Karl Lauterbach, SPD-FraktionDas "rote Tuch" im Klinikum

Der SPD-Gesundheitsexperte Karl Lauterbach hat in seinem Wahlkreis Leverkusen - Köln IV 2009 mit 37,1 Prozent knapp sein Direktmandat verteidigt. Er gilt vielen Ärzten wegen seiner Kritik an der "Zwei-Klassen-Medizin" als "rotes Tuch". Im Bielefelder Klinikum muss der Gesundheitsökonom als Hilfspfleger mit anpacken.

Karl Lauterbach, SPD

Der SPD-Politiker mit dem Markenkennzeichen "Fliege" gilt als scharfer Kritiker der Haushaltsführung der Kliniken in Deutschland.

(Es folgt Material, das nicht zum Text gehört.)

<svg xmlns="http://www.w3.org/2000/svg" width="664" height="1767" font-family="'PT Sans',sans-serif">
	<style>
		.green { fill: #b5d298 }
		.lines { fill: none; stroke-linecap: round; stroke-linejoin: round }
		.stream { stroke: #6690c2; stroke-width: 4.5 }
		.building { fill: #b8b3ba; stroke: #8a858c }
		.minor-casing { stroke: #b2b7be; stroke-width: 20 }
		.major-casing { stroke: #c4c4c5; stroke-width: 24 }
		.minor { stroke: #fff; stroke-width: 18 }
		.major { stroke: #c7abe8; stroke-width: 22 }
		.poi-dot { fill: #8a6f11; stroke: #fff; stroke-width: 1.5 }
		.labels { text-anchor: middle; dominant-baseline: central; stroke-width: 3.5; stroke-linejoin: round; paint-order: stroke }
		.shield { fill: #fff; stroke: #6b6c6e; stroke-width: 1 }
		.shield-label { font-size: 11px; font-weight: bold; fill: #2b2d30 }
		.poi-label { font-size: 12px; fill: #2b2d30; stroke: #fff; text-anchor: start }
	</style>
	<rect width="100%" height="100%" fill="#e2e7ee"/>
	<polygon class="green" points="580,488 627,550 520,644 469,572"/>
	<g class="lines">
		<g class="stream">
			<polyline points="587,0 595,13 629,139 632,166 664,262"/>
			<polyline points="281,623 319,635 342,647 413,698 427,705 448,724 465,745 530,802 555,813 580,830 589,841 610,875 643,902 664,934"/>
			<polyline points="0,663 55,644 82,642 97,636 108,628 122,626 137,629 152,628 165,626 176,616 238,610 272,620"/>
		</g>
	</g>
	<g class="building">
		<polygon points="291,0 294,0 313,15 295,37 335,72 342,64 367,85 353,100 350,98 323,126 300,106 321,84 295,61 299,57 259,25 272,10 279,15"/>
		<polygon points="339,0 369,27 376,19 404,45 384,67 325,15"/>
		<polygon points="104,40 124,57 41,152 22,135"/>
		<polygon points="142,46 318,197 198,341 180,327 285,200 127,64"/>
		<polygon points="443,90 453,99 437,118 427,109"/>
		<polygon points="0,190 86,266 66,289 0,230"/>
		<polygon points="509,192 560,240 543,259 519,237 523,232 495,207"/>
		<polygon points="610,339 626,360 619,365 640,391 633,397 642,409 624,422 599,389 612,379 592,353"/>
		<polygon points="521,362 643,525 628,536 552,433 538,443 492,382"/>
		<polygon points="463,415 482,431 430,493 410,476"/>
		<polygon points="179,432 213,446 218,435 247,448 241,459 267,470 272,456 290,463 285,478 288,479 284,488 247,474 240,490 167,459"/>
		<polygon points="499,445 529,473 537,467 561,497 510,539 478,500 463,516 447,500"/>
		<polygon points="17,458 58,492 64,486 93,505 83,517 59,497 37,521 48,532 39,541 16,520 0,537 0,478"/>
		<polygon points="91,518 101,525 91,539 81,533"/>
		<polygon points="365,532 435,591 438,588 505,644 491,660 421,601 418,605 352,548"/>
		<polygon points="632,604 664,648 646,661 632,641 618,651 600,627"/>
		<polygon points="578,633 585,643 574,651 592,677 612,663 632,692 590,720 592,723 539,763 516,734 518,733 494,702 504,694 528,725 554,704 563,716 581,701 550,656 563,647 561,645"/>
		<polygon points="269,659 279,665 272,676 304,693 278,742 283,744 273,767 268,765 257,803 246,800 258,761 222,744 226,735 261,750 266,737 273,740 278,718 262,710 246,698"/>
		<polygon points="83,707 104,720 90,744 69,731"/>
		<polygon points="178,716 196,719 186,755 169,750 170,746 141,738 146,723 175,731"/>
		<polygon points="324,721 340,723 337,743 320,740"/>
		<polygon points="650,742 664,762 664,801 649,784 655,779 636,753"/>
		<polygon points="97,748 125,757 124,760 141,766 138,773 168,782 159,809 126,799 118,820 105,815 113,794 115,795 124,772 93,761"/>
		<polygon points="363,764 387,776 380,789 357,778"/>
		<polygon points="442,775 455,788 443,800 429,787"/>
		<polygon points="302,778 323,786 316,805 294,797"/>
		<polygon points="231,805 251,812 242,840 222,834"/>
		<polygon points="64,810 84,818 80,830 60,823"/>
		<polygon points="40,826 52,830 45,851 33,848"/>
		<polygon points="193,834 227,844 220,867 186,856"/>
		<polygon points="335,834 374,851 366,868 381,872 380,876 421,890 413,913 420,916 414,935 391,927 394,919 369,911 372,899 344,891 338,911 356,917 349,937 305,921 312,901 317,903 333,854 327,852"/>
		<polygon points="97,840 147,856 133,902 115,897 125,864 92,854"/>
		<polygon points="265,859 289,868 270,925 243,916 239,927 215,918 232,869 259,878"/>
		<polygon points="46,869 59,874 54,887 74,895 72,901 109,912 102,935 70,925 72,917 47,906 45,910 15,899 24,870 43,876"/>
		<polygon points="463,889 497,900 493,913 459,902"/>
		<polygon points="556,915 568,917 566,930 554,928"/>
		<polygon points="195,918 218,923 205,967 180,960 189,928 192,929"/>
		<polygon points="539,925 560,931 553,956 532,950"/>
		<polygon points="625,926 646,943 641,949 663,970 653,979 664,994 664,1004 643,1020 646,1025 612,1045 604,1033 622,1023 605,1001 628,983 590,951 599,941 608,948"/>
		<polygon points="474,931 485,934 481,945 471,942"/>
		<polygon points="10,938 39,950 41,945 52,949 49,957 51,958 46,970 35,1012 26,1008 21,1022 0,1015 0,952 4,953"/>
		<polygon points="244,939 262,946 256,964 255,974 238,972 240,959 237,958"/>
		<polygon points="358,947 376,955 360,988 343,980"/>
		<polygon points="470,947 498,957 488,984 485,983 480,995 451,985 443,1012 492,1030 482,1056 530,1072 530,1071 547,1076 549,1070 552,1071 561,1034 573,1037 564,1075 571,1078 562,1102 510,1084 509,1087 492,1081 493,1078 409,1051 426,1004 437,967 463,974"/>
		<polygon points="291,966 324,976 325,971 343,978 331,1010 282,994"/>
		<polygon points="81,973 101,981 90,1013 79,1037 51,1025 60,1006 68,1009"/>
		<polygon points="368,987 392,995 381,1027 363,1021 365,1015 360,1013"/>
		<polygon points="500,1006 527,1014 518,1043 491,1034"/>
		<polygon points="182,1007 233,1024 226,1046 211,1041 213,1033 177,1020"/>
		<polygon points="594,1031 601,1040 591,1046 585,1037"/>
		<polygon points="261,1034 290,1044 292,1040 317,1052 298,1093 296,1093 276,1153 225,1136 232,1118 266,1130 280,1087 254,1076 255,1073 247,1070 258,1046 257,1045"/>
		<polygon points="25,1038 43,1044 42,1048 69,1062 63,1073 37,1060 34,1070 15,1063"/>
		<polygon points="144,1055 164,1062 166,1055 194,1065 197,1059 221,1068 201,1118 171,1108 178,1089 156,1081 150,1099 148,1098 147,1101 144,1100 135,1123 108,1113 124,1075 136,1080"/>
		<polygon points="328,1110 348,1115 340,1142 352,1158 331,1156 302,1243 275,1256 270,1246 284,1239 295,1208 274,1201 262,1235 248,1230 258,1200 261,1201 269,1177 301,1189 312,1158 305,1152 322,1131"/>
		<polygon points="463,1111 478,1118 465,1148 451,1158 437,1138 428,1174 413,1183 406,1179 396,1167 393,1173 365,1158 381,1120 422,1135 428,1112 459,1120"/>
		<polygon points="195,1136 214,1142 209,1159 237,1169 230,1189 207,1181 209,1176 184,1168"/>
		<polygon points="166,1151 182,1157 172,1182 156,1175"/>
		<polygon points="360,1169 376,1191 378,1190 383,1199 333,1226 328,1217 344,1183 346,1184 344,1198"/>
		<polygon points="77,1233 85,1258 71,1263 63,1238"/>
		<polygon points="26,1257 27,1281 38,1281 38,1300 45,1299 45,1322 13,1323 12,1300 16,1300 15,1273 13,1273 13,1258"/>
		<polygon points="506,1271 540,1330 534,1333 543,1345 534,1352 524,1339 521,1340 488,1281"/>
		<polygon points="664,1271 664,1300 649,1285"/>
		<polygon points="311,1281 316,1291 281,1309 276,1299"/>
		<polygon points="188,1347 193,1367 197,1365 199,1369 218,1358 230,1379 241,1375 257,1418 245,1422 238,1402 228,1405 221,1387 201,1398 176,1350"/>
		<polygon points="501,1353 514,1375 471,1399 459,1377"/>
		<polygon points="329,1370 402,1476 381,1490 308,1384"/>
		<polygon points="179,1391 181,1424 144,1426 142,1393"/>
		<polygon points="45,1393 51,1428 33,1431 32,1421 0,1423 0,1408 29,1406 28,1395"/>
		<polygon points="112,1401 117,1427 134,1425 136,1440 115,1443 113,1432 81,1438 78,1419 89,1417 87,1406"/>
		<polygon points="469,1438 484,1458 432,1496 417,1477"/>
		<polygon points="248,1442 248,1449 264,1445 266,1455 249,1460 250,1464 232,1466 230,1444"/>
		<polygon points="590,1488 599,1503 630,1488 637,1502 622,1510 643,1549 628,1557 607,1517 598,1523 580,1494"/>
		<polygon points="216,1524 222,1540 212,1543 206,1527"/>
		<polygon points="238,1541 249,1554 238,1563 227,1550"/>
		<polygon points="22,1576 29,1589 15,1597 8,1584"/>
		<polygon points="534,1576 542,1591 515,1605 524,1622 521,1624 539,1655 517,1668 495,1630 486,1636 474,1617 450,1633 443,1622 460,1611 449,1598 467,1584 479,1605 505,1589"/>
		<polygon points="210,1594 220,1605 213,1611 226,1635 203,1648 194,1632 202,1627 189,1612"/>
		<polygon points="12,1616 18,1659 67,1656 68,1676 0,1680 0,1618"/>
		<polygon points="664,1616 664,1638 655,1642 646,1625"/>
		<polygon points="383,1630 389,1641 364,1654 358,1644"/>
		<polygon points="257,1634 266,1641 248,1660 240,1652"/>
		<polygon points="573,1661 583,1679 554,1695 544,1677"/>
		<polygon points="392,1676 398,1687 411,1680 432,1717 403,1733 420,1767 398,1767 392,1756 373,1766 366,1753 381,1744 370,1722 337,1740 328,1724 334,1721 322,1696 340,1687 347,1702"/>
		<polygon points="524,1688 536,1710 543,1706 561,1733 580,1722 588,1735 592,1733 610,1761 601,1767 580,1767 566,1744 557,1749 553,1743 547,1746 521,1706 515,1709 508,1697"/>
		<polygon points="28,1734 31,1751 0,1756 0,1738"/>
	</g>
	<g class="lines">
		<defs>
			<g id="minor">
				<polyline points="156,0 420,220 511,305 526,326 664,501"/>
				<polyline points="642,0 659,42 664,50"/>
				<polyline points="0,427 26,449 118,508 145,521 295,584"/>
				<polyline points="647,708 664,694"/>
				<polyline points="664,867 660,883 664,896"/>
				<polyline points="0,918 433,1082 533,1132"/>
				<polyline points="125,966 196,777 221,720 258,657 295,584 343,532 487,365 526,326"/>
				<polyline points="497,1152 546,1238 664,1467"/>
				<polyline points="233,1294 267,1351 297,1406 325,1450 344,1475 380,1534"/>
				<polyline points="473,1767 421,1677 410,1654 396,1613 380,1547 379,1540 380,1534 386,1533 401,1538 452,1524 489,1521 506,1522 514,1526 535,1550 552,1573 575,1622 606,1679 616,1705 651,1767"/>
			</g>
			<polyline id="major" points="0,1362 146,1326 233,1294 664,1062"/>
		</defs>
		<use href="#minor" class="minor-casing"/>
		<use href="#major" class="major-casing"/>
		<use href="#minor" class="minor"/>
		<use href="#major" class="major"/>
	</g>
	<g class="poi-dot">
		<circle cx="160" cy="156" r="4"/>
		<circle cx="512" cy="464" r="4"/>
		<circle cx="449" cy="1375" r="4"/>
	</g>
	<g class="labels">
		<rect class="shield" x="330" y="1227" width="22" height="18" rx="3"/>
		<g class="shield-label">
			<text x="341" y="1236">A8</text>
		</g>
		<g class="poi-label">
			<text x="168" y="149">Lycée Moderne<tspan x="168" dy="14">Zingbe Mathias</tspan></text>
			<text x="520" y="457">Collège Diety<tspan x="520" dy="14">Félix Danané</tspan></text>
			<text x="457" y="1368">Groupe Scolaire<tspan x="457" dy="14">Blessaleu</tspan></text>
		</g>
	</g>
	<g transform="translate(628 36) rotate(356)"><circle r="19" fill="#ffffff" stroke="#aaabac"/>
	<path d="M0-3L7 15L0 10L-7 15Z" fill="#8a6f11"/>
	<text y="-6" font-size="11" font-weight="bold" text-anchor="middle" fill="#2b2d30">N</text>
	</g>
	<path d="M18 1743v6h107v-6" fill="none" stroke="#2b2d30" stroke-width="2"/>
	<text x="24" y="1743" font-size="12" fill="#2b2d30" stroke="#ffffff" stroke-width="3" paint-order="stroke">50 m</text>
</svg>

Den Ärzten wirft er vor, das System privater und gesetzlicher Krankenkassen auszunutzen. 2003 saß er in der "Rürup- Kommission" zur Untersuchung der Nachhaltigkeit in der Finanzierung der Sozialen Sicherungssysteme. Im Bielefelder Klinikum arbeitete er für "Abgeordnet" einen Tag lang als Hilfspfleger.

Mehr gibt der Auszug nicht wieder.